**TO-DO ITEM**
You are asked to reproduce the listing exactly and to omit its pictures.

* * * *

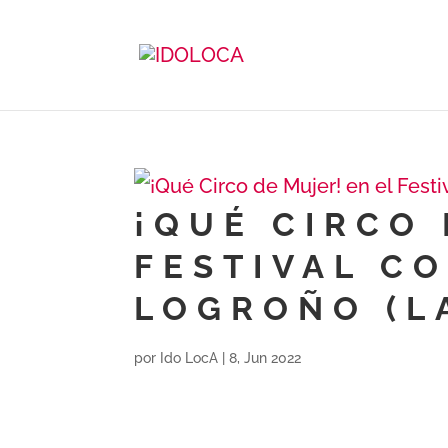
¡QUÉ CIRCO 
FESTIVAL C
LOGROÑO (LA
por
Ido LocA
|
8, Jun 2022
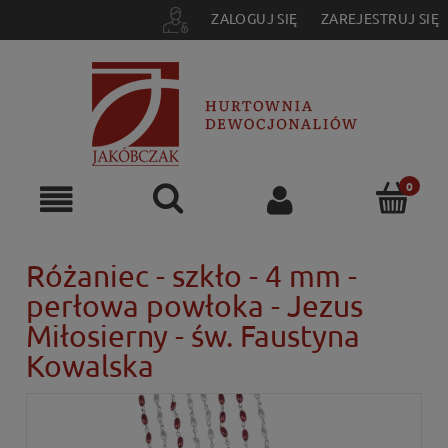
ZALOGUJ SIĘ
ZAREJESTRUJ SIĘ
Różaniec - szkło - 4 mm -
perłowa powłoka - Jezus
Miłosierny - św. Faustyna
Kowalska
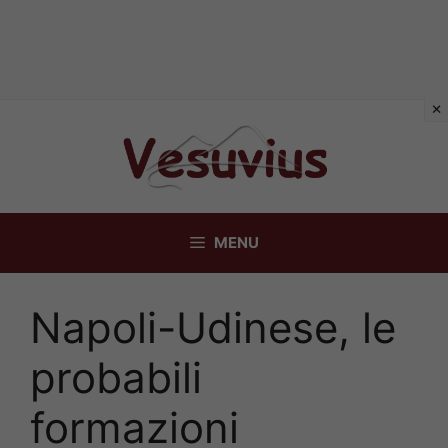
Vai
al
contenuto
MENU
Napoli-Udinese, le
probabili
formazioni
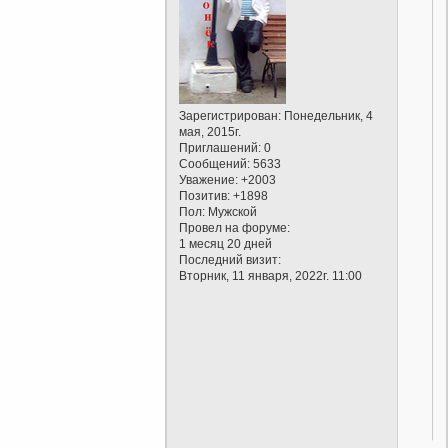
Зарегистрирован
: Понедельник, 4
мая, 2015г.
Приглашений:
0
Сообщений:
5633
Уважение:
+2003
Позитив:
+1898
Пол:
Мужской
Провел на форуме:
1 месяц 20 дней
Последний визит:
Вторник, 11 января, 2022г. 11:00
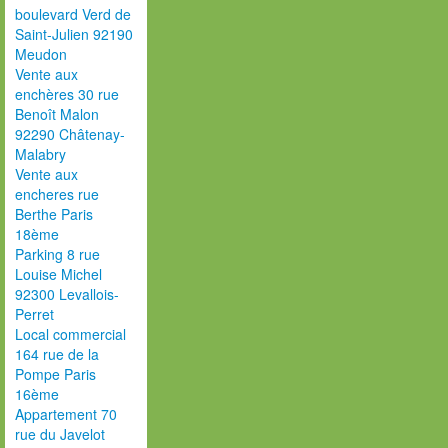
boulevard Verd de
Saint-Julien 92190
Meudon
Vente aux
enchères 30 rue
Benoît Malon
92290 Châtenay-
Malabry
Vente aux
encheres rue
Berthe Paris
18ème
Parking 8 rue
Louise Michel
92300 Levallois-
Perret
Local commercial
164 rue de la
Pompe Paris
16ème
Appartement 70
rue du Javelot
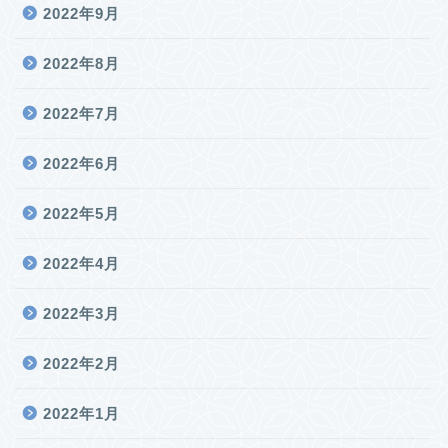
2022年9月
2022年8月
2022年7月
2022年6月
2022年5月
2022年4月
2022年3月
2022年2月
2022年1月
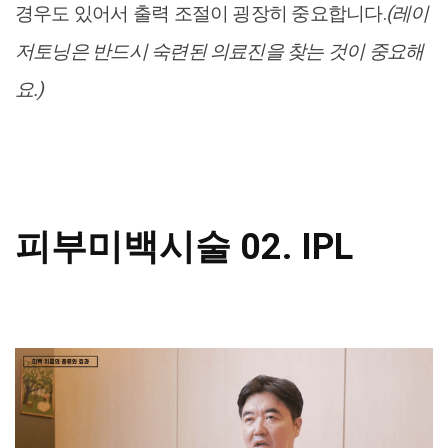
경우도 있어서 출력 조절이 굉장히 중요합니다.
(레이
저토닝은 반드시 숙련된 의료진을 찾는 것이 중요해
요.)
피부미백시술 02. IPL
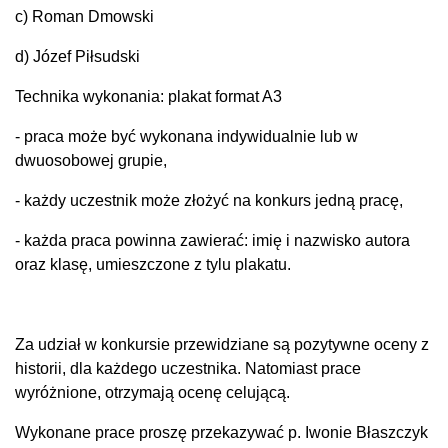
c) Roman Dmowski
d) Józef Piłsudski
Technika wykonania: plakat format A3
- praca może być wykonana indywidualnie lub w
dwuosobowej grupie,
- każdy uczestnik może złożyć na konkurs jedną pracę,
- każda praca powinna zawierać: imię i nazwisko autora
oraz klasę, umieszczone z tylu plakatu.
Za udział w konkursie przewidziane są pozytywne oceny z
historii, dla każdego uczestnika. Natomiast prace
wyróżnione, otrzymają ocenę celującą.
Wykonane prace proszę przekazywać p. Iwonie Błaszczyk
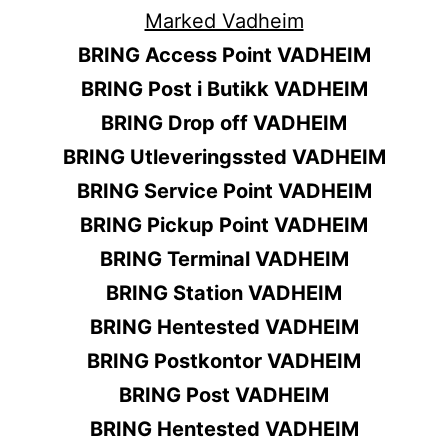
BRING Access Point VADHEIM
BRING Post i Butikk VADHEIM
BRING Drop off VADHEIM
BRING Utleveringssted VADHEIM
BRING Service Point VADHEIM
BRING Pickup Point VADHEIM
BRING Terminal VADHEIM
BRING Station VADHEIM
BRING Hentested VADHEIM
BRING Postkontor VADHEIM
BRING Post VADHEIM
BRING Hentested VADHEIM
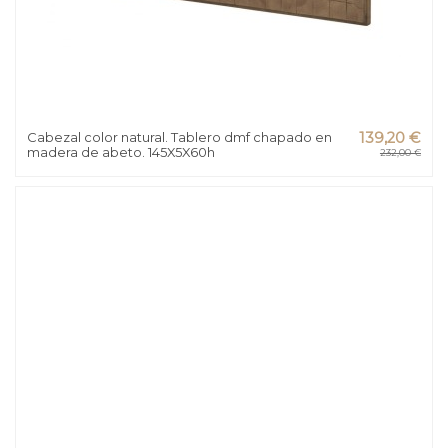
Cabezal color natural. Tablero dmf chapado en
139,20 €
madera de abeto. 145X5X60h
232,00 €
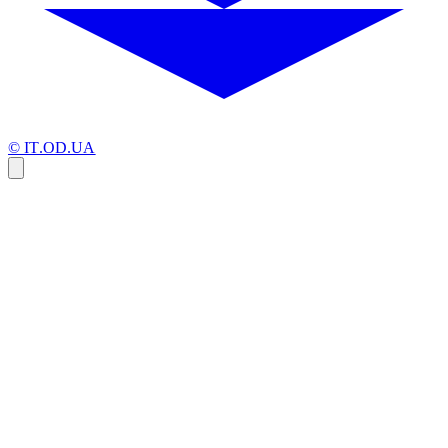
© IT.OD.UA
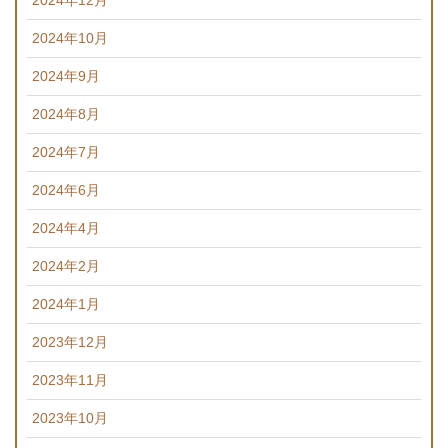
2024年12月
2024年10月
2024年9月
2024年8月
2024年7月
2024年6月
2024年4月
2024年2月
2024年1月
2023年12月
2023年11月
2023年10月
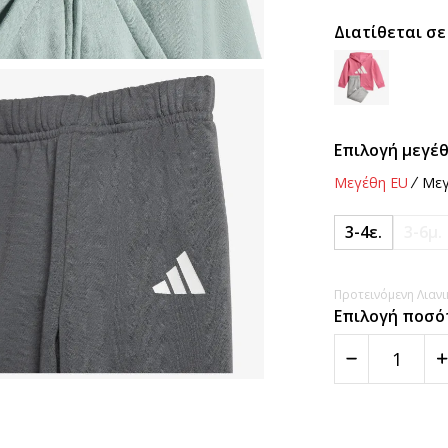
Διατίθεται σε
Επιλογή μεγέθ
Μεγέθη EU
Μεγ
3-4ε.
3-6μ.
Προτεινόμενη Λιανικ
Επιλογή ποσό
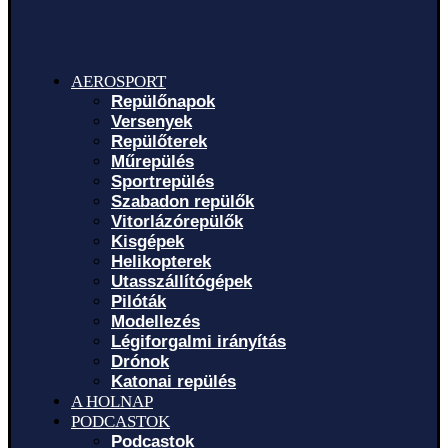
AEROSPORT
Repülőnapok
Versenyek
Repülőterek
Műrepülés
Sportrepülés
Szabadon repülők
Vitorlázórepülők
Kisgépek
Helikopterek
Utasszállítógépek
Pilóták
Modellezés
Légiforgalmi irányítás
Drónok
Katonai repülés
A HOLNAP
PODCASTOK
Podcastok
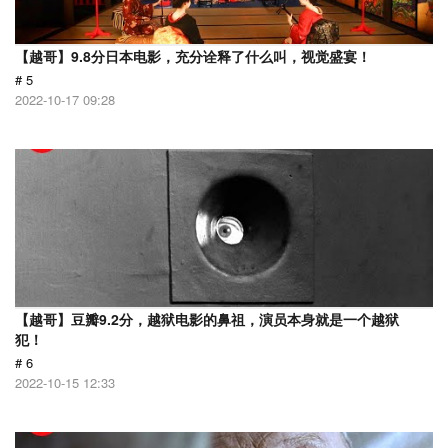
【越哥】9.8分日本电影，充分诠释了什么叫，视觉盛宴！
# 5
2022-10-17 09:28
【越哥】豆瓣9.2分，越狱电影的鼻祖，演员本身就是一个越狱
犯！
# 6
2022-10-15 12:33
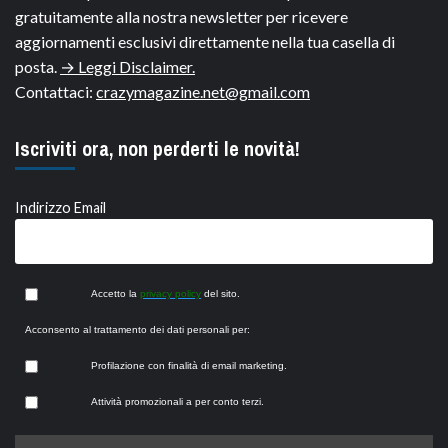
gratuitamente alla nostra newsletter per ricevere
aggiornamenti esclusivi direttamente nella tua casella di
posta.
→ Leggi Disclaimer.
Contattaci:
crazymagazine.net@gmail.com
Iscriviti ora, non perderti le novità!
Indirizzo Email
Accetto la
privacy policy
del sito.
Acconsento al trattamento dei dati personali per:
Profilazione con finalità di email marketing.
Attività promozionali a per conto terzi.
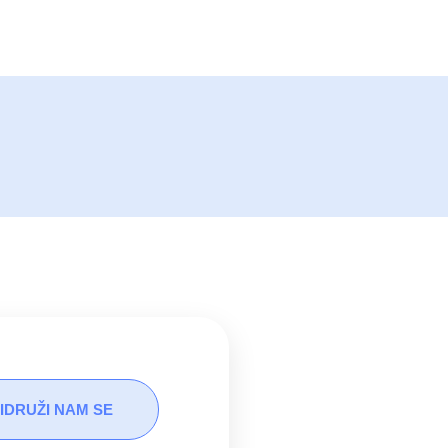
IDRUŽI NAM SE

* * * *

**RESPONSE TO THE EXERCISE**
¡QUÉ CIRCO 
FESTIVAL C
LOGROÑO (LA
por
Ido LocA
|
8, Jun 2022
ZALOGUJ SIĘ
ZAREJESTRUJ SIĘ
Różaniec - szkło - 4 mm -
perłowa powłoka - Jezus
Miłosierny - św. Faustyna
Kowalska
Vai
al
contenuto
MENU
Napoli-Udinese, le
probabili
formazioni
Зарегистрирован
: Понедельник, 4
мая, 2015г.
Приглашений:
0
Сообщений:
5633
Уважение:
+2003
Позитив:
+1898
Пол:
Мужской
Провел на форуме:
1 месяц 20 дней
Последний визит:
Вторник, 11 января, 2022г. 11:00
boulevard Verd de
Saint-Julien 92190
Meudon
Vente aux
enchères 30 rue
Benoît Malon
92290 Châtenay-
Malabry
Vente aux
encheres rue
Berthe Paris
18ème
Parking 8 rue
Louise Michel
92300 Levallois-
Perret
Local commercial
164 rue de la
Pompe Paris
16ème
Appartement 70
rue du Javelot
2022年9月
2022年8月
2022年7月
2022年6月
2022年5月
2022年4月
2022年3月
2022年2月
2022年1月
경우도 있어서 출력 조절이 굉장히 중요합니다.
(레이
저토닝은 반드시 숙련된 의료진을 찾는 것이 중요해
요.)
피부미백시술 02. IPL
c) Roman Dmowski
d) Józef Piłsudski
Technika wykonania: plakat format A3
- praca może być wykonana indywidualnie lub w
dwuosobowej grupie,
- każdy uczestnik może złożyć na konkurs jedną pracę,
- każda praca powinna zawierać: imię i nazwisko autora
oraz klasę, umieszczone z tylu plakatu.
Za udział w konkursie przewidziane są pozytywne oceny z
historii, dla każdego uczestnika. Natomiast prace
wyróżnione, otrzymają ocenę celującą.
Wykonane prace proszę przekazywać p. Iwonie Błaszczyk
BRING Access Point VADHEIM
BRING Post i Butikk VADHEIM
BRING Drop off VADHEIM
BRING Utleveringssted VADHEIM
BRING Service Point VADHEIM
BRING Pickup Point VADHEIM
BRING Terminal VADHEIM
BRING Station VADHEIM
BRING Hentested VADHEIM
BRING Postkontor VADHEIM
BRING Post VADHEIM
BRING Hentested VADHEIM
Cabezal color natural. Tablero dmf chapado en
139,20 €
madera de abeto. 145X5X60h
232,00 €
© IT.OD.UA
2024年12月
2024年10月
2024年9月
2024年8月
2024年7月
2024年6月
2024年4月
2024年2月
2024年1月
2023年12月
2023年11月
2023年10月
Διατίθεται σε
Επιλογή μεγέθ
Μεγέθη EU
Μεγ
3-4ε.
3-6μ.
Προτεινόμενη Λιανικ
Επιλογή ποσό
AEROSPORT
Repülőnapok
Versenyek
Repülőterek
Műrepülés
Sportrepülés
Szabadon repülők
Vitorlázórepülők
Kisgépek
Helikopterek
Utasszállítógépek
Pilóták
Modellezés
Légiforgalmi irányítás
Drónok
Katonai repülés
A HOLNAP
PODCASTOK
Podcastok
【越哥】9.8分日本电影，充分诠释了什么叫，视觉盛宴！
# 5
2022-10-17 09:28
【越哥】豆瓣9.2分，越狱电影的鼻祖，演员本身就是一个越狱
犯！
# 6
2022-10-15 12:33
gratuitamente alla nostra newsletter per ricevere
aggiornamenti esclusivi direttamente nella tua casella di
posta.
→ Leggi Disclaimer.
Contattaci:
crazymagazine.net@gmail.com
Iscriviti ora, non perderti le novità!
Indirizzo Email
Accetto la
privacy policy
del sito.
Acconsento al trattamento dei dati personali per:
Profilazione con finalità di email marketing.
Attività promozionali a per conto terzi.
IDRUŽI NAM SE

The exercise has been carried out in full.